**TESTO ESTRATTO**
Programma del Pd e Confindustria, molto non torna

Se Francesco Giavazzi nei giorni scorsi avva attaccato senza remore gli accenti protezionistici nel programma del PdL, oggi è implacabile con il programma del Pd, di cui a fronte dell'ottimismo obamiano evidenzia anche la vaghezza: «Ogni volta che affronta un tema spinoso scivola via e passa ad altro». Solo sulle tasse Veltroni si presenta con un approccio nuovo e proposte precise. Gli altri temi sono affrontati con una genericità imbarazzante che purtroppo temiamo nasconda ripieghi statalisti: su pensioni, giustizia, banche, università, gas, servizi pubblici locali, lavoro non c'è praticamente nulla. Per ciascuno di questi temi Giavazzi individua le contraddizioni e conclude amaramente:
«Sui problemi del lavoro Walter Veltroni ha perso una grande occasione: proporre di abolire lo Statuto dei lavoratori (del 1970), tutto, non solo l'articolo 18, e sostituirlo con regole moderne, a partire da un sistema generalizzato di sussidi di disoccupazione. Tony Blair avrebbe avuto il coraggio di farlo, e forse avrebbe vinto le elezioni».
Mi sto lentamente anch'io facendo un'idea sempre più precisa di entrambi i programmi e tra qualche giorno ve ne parlerò.

**SU COSA LAVORARE**
1. Nel testo sul programma del Pd, che cosa Giavazzi avrebbe voluto che Veltroni proponesse di abolire?
2. Prosegui il testo sul programma del Pd scrivendo la parte che viene dopo l'ultima frase.
Il materiale qui non ha alcun ruolo.

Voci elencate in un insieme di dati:
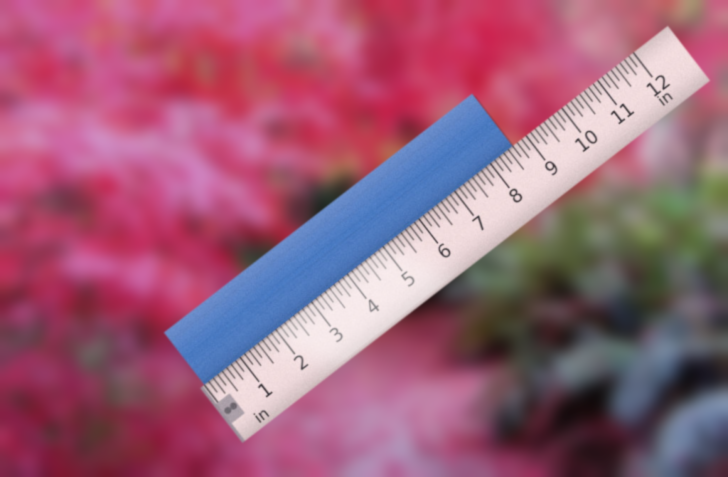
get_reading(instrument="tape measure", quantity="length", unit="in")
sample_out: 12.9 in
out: 8.625 in
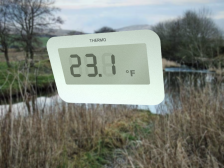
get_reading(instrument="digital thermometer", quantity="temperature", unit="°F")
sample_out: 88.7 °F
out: 23.1 °F
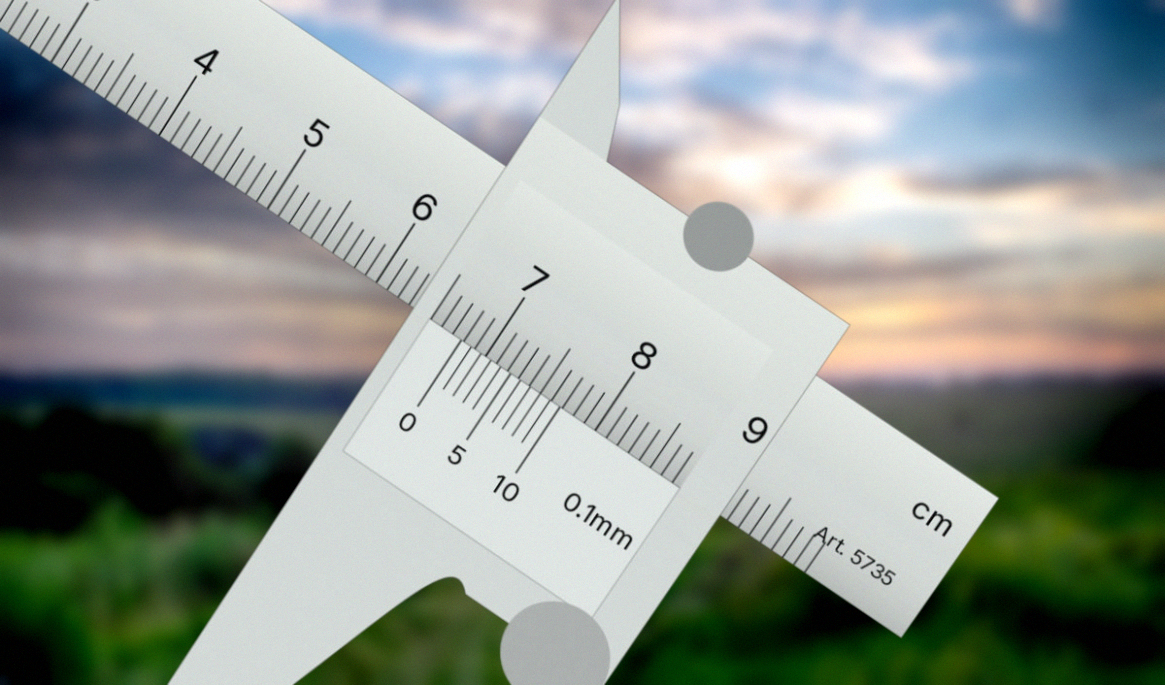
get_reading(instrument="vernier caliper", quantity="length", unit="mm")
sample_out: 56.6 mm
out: 67.8 mm
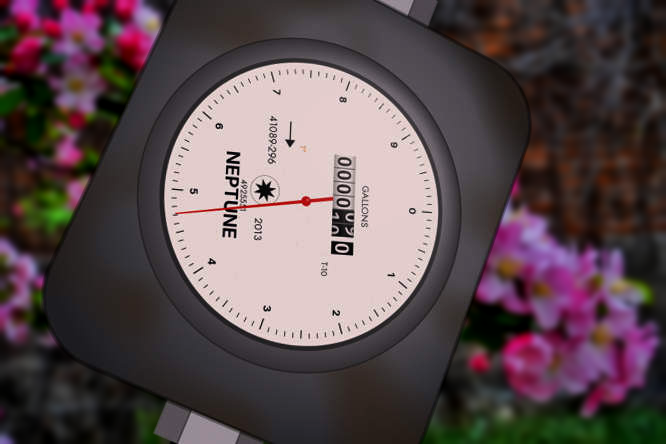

**RISULTATI**
1. Lo Statuto dei lavoratori del 1970, per intero e non solo l'articolo 18.

2.
Intanto, anche Confindustria ha presentato un suo decalogo programmatico. E il paradosso è che mentre questi dieci punti somigliano molto più al programma del PdL, le candidature degli illustri Colaninno e Calearo nelle file del Pd rivelano l'appoggio del vertice di "Conf-Montezemolo" al Pd. Chissà come mai, il Pd continua ad avere il sostegno della grande industria, che fa notizia con i suoi nomi inseriti nelle liste. Ma la vera spina dorsale produttiva del Paese con chi si schiererà? Parliamo dei piccoli e medi, che non hanno il paracadute degli ammortizzatori sociali pubblici in caso di crisi e che, soprattutto, pagano aliquote reali sul proprio reddito d'impresa di 10 e anche 20 e più punti superiori a quelle del ristretto club dei grandi gruppi e delle banche.

Quanto ci sia poco da fidarsi di Confindustria in chiave liberista lo dimostra il fatto che sulla riduzione della pressione fiscale complessiva la sua proposta è più timida persino di quella del Pd. Insomma, agli imprenditori non interessa poi tanto pagare meno tasse...? Qualcosa non torna.